The Rakish Angles - (2009) self-titled debut featuring guest artists Steve Dawson and Celso Machado. Most tracks been getting radio airplay nationally.
The Rakish Angles - Cottonwood Moon (2011) with guests: Doug Cox (dobro), Curtis Andrews (percussion), Angus Lyon (Accordion), Jayme Stone (banjo)

Photos

Bio

British Columbia's Sunshine Coast is a tranquil neck-of-the-woods beside the Pacific Ocean that resonates with a woody timbre. This unique place conjured up a definitive sonic quartet called The Rakish Angles. Newgrass, Latin, gypsy-jazz, old-time music. None of these styles were born there, yet they have given inspiration to the vision of these fiercely local musicians, who hail from various locations around Canada. There's gentle paradox that slides along side the band and maybe that's why their music and performances strike a chord - they simultaneously say sweet and mysterious, novel and worn, perfectionistic and fatalistic. The quiet clash is honest and musical and natural.

Since forming in 2007, The Rakish Angles - composed of Serena Eades (Violin), Simon Hocking (Mandolin), Boyd Norman (Bass), and Dan Richter (Guitar) - have been making their own noise, literal or otherwise. They have shared the stage with Tony Trischka, Doug Cox, Po'Girl, Celso Machado, The Red Clay Ramblers, Frazey Ford, Jesse Zubot, and Tanya Tagaq. In the process, they've managed to garner nominations for a Canadian Folk Music Award in 2009 as well as a Western Canadian Music Award in 2010.

As word of the band spreads, the emotional connection is the characteristic that comes through the loudest. They themselves will tell you their raison d'ètre isn't necessarily about unfolding the corners of musical innovation until the wheels come off, although they dabble in that regard. They are capable of finding new latitude, but it isn't that, their technical proficiency or their well-chosen lyrics - it's much more basic and raw than that. They bypass the intellectual filters and spark something in the emotional centre of the brain, and they're doing what they're supposed to do.
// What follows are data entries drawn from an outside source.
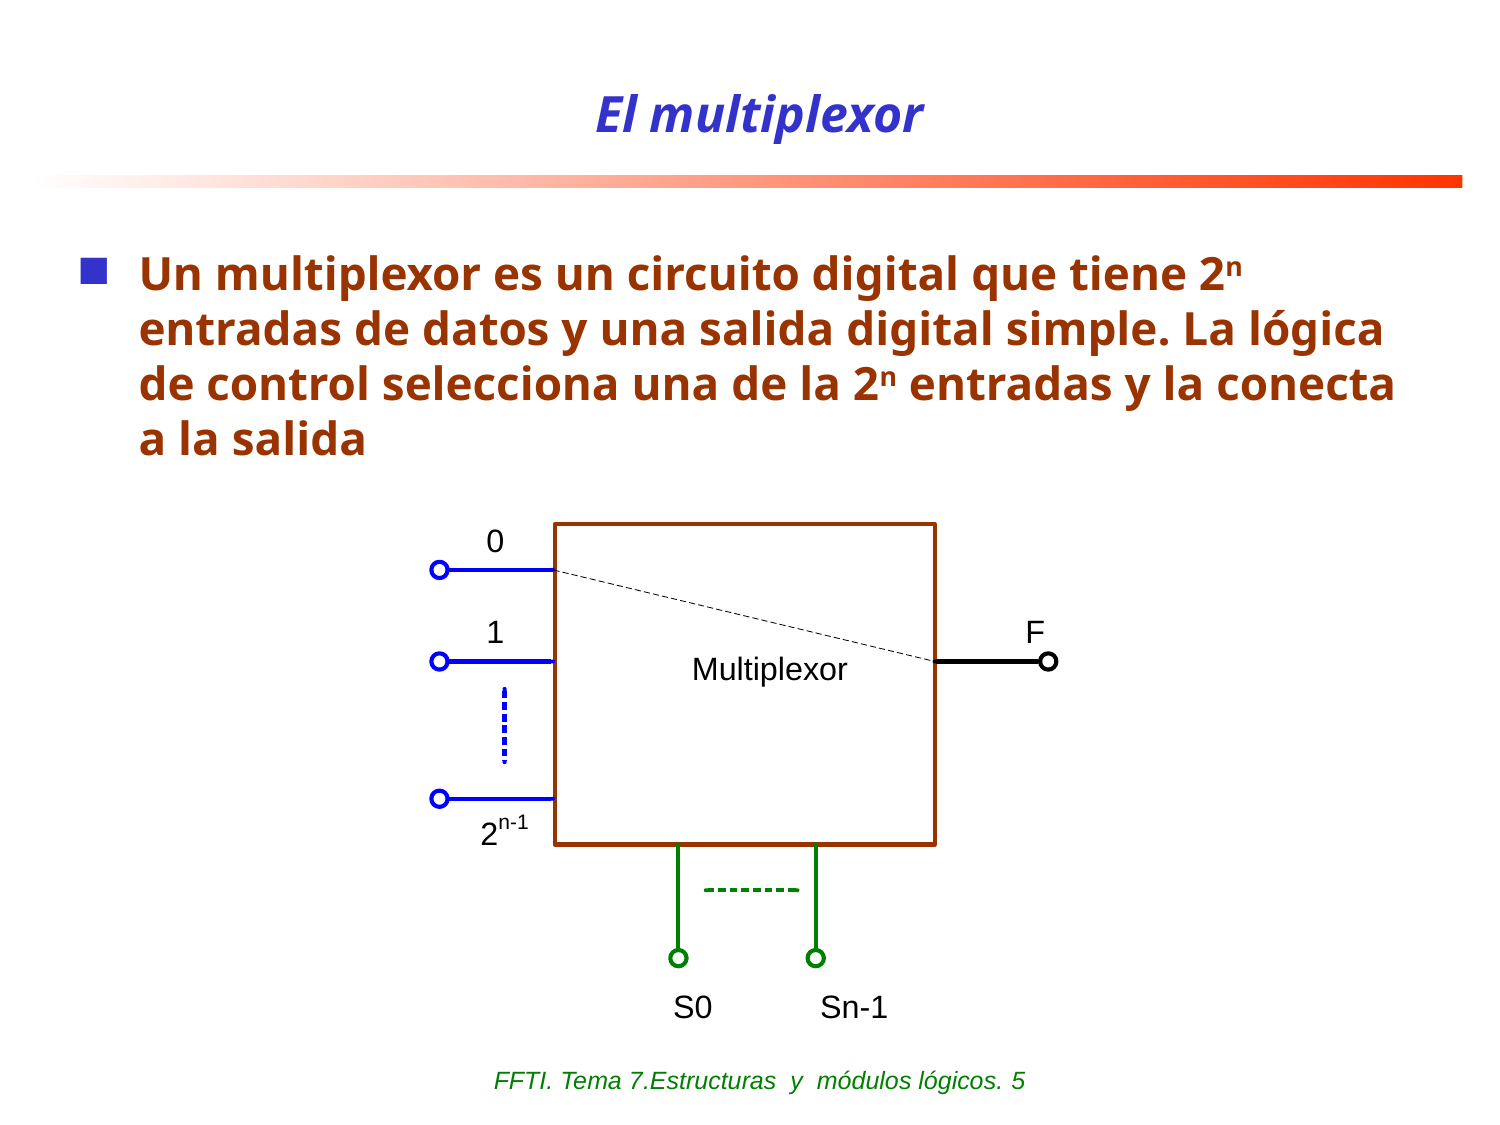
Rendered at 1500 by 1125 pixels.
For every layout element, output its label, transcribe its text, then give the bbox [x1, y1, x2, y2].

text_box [425, 514, 1063, 1033]
title El multiplexor [68, 49, 1451, 176]
list Un multiplexor es un circuito digital que tiene 2n entradas de datos y una salida digital simple. La lógica de control selecciona una de la 2n entradas y la conecta a la salida [68, 237, 1451, 486]
footer FFTI. Tema 7.Estructuras y módulos lógicos. 5 [68, 1056, 1451, 1103]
Listen to their second album, Cottonwood Moon (released 2011), created during that winter in a musty A-frame cabin over looking Georgia Strait and belonging to the album's engineer Montreal musician Courtney Wing. Listen to the title track. A simple, clean progression. Perfect and unpolished notes. Timeless, broken words such as "...time drains like wine." It does, doesn't it?

A word about the name. 'Rakish' is an adjective meaning, 'having or displaying a dashing, jaunty or slightly disreputable quality or appearance.' How this embodies the band, it can't quite be told exactly. Sure, you'll probably find them jaunty and jovial, but they ain't so disreputable. They're family people. They swim with no clothes on. They sing into one collective microphone. They themselves are warm, wooden-timbred, natural, mysterious folk - much like the place where they live.

Maybe time will tell just what exactly the word can mean and what it is meant to sound like. Until then, it's about playing music.